JR: We drop two mixtape deliberately to kind of introduce the works. You know, like a little flavour you know, what’s happening, what we are doing. We just wanted to give the people a taste, little by little. You don’t really want to overdose them but right now them kind of ready for the album. So we in the studio working and we probably have about four albums already. Everyday is another song. So what happen, as I say, we reach to a stage where we just fine tuning and putting together the pieces of the puzzles that we think should be this first chapter in I an I life.

LU: Do you stick to a particular routine as preparation for music creation?

JR: In our off days and on days we rise with the prayer man and a scriptures or three to kind of get in that right zone. We find a little secret too, meditating in the shower is a great thing, I realize, that makes your mind clear. Even just to feel the water, because a lot of people bathe but don’t really feel the water. Like a man go in the sun and him just say it hot him [but] don’t really feel the energy. Some people in the rain and say them getting wet but don’t really feel the rain. So I realize I have a little timeframe and it might slow me up and sometimes it make me late for where I’m going, but I say in the shower you feel the water and it make your brain feel the water and your mind is kinda clear and you give thanks.
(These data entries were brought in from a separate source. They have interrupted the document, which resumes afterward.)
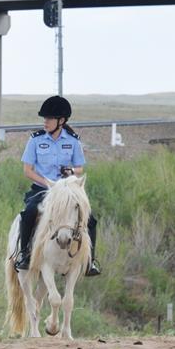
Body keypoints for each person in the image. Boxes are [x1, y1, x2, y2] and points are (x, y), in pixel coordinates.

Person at [15, 95, 101, 276]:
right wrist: (48, 184)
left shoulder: (73, 141)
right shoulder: (35, 140)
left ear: (61, 121)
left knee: (90, 218)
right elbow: (27, 171)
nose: (45, 122)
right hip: (42, 189)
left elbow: (80, 168)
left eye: (49, 118)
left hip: (67, 190)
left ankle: (90, 261)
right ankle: (24, 255)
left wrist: (71, 171)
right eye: (44, 118)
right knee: (29, 212)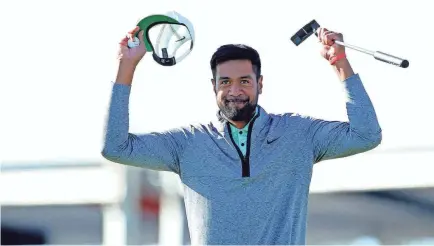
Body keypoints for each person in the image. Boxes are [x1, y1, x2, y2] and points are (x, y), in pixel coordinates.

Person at [102, 26, 382, 245]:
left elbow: (366, 134)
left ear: (260, 84)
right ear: (213, 87)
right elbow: (115, 147)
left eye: (244, 81)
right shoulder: (188, 144)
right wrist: (126, 67)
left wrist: (340, 64)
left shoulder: (299, 134)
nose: (235, 90)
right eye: (226, 82)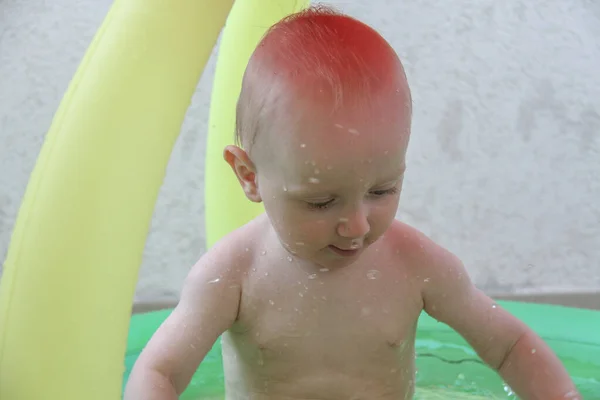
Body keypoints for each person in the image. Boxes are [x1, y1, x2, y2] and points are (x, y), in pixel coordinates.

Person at [124, 5, 581, 400]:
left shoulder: (414, 265)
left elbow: (509, 345)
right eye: (321, 201)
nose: (357, 225)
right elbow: (159, 371)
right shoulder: (232, 276)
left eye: (382, 191)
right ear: (249, 176)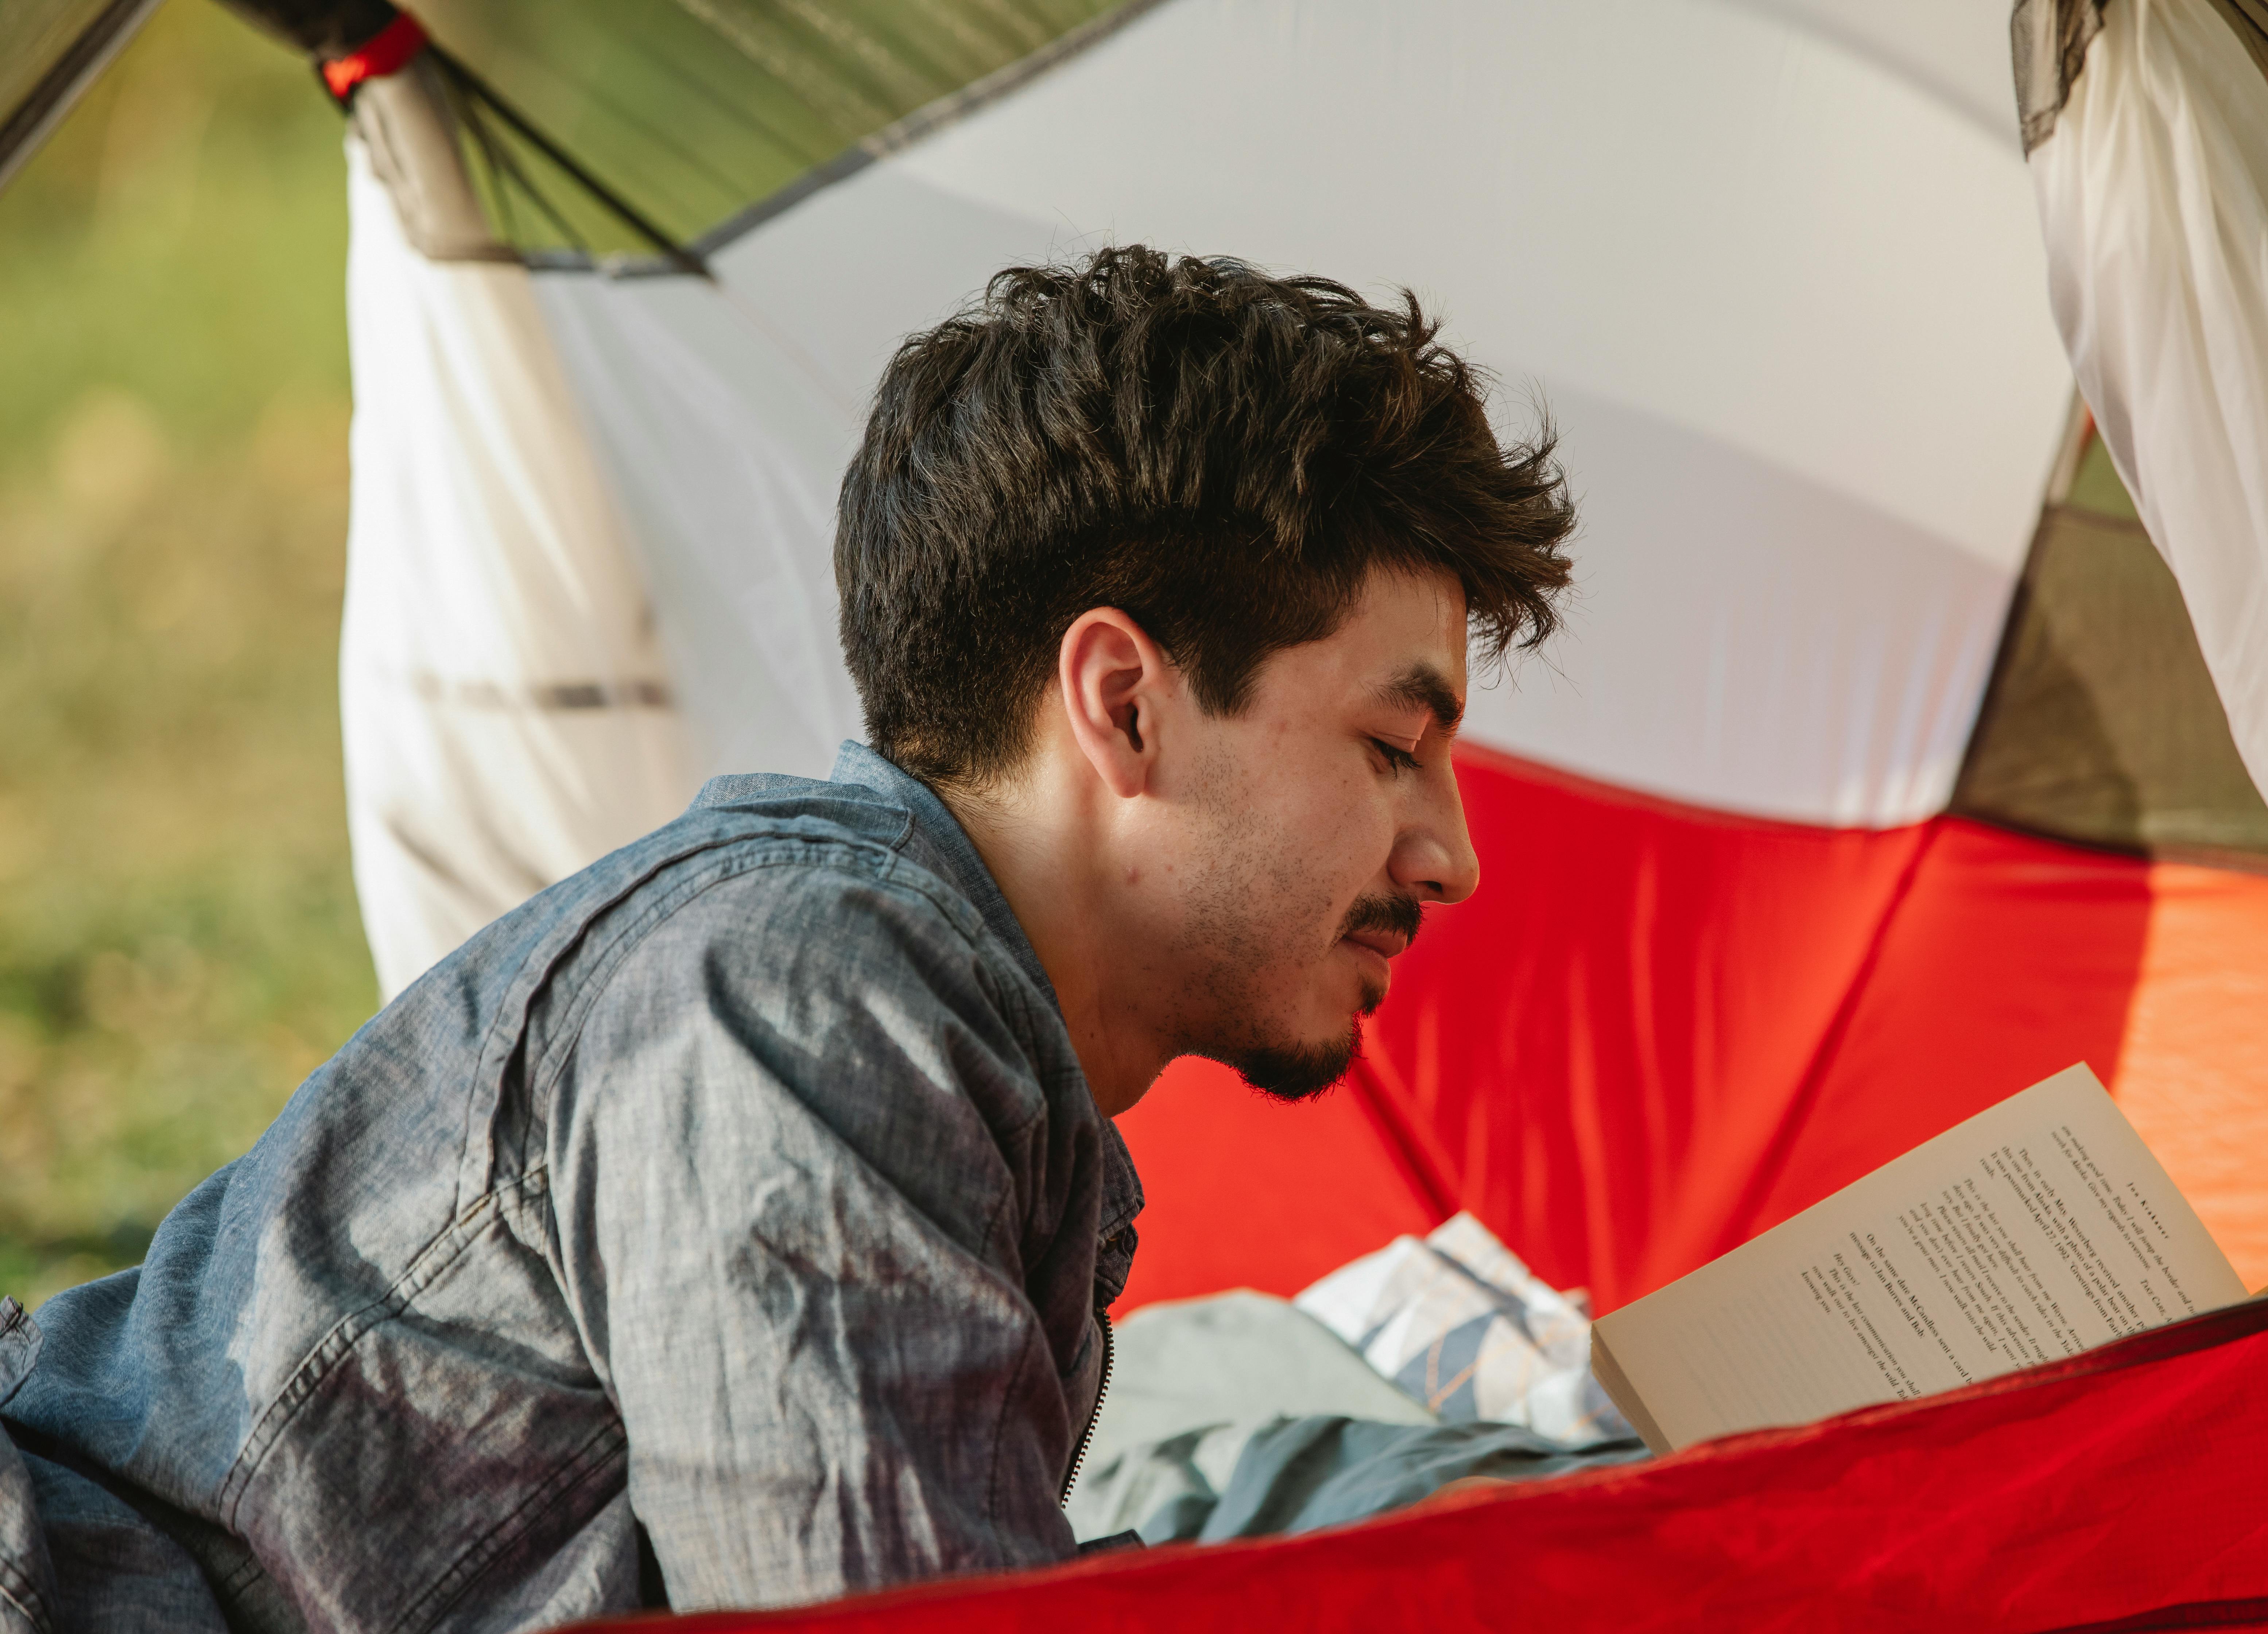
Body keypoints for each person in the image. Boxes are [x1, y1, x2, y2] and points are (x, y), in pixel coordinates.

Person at [0, 247, 1574, 1631]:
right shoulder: (795, 1001)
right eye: (1390, 745)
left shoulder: (933, 1049)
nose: (1452, 856)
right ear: (1123, 702)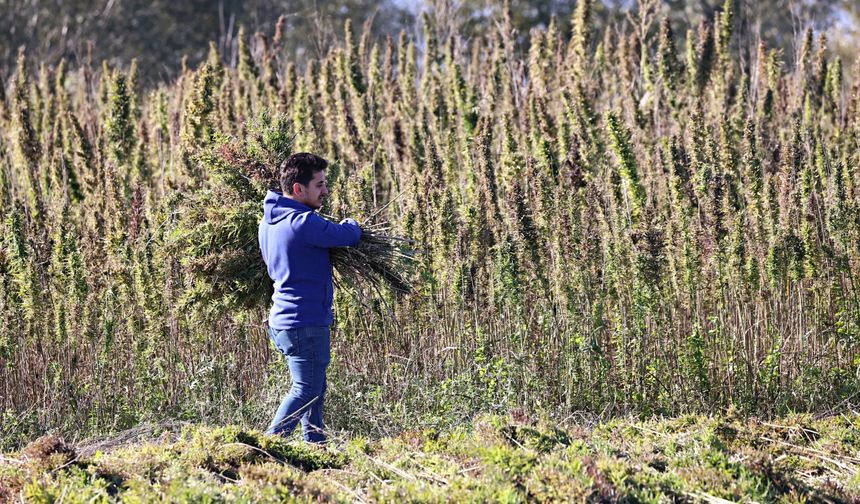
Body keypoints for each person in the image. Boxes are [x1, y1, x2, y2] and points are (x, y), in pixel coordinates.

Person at [258, 152, 362, 443]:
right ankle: (266, 447)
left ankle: (316, 449)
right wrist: (352, 222)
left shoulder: (268, 223)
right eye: (319, 185)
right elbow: (348, 235)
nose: (325, 191)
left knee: (315, 388)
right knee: (305, 391)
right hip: (304, 322)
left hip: (284, 321)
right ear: (297, 189)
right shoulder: (302, 223)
Jesse-Royal-Tracks-And-Records

LU: Is there someone you look up to  in the music industry for mentorship?

JR: Uncle Fattis, the great Fattis Burrell, was one of the greatest influences on me. Cause him never yet late, him early. Him definitely was the one who taught me a lot about direction, selection of words and where you aim. And then you have man like Uncle Stephen, Stephen Marley. You have man like Junior Gong, who is a mentor. You have man like Uncle Chinna [Earl “Chinna” Smith], who for me isn’t just a musical mentor he is a life guru or life czar because he’s a man with so much wisdom. Even my friends and everything inspires me, but those specific people, musically, is who I go to.

LU: Thich Nhat Hanh once said, “Our own life has to be our message”. What would you say is Jesse Royal’s message?

JR: Compassion, equality, caring, sharing, love; sometimes tough and sometimes soft. But that is my life and we live clean, let your works be seen, as Peter Tosh says. The music I sing, the food I cook, the love I make, the breath that I take, everything that I do circle around that. Is not like I sing the music, and then I going to try to be something else. No, the music comes from the heart so that means that we have to get our structure in line first. So those things are key to me, man. That’s the core of everything which is you. How you living on the earth and how you deal with people, how you handle situations, what you say when you say it, what you do when you do it. All of those things is just what we have to take heed to, and his majesty is our example. And we know that we are royalty so we have to act that way. But is not a royalty with no robe and anything. Royalty means we eat the freshest of fruits, we show the most love. We richer than even money itself. I hope I answered your question.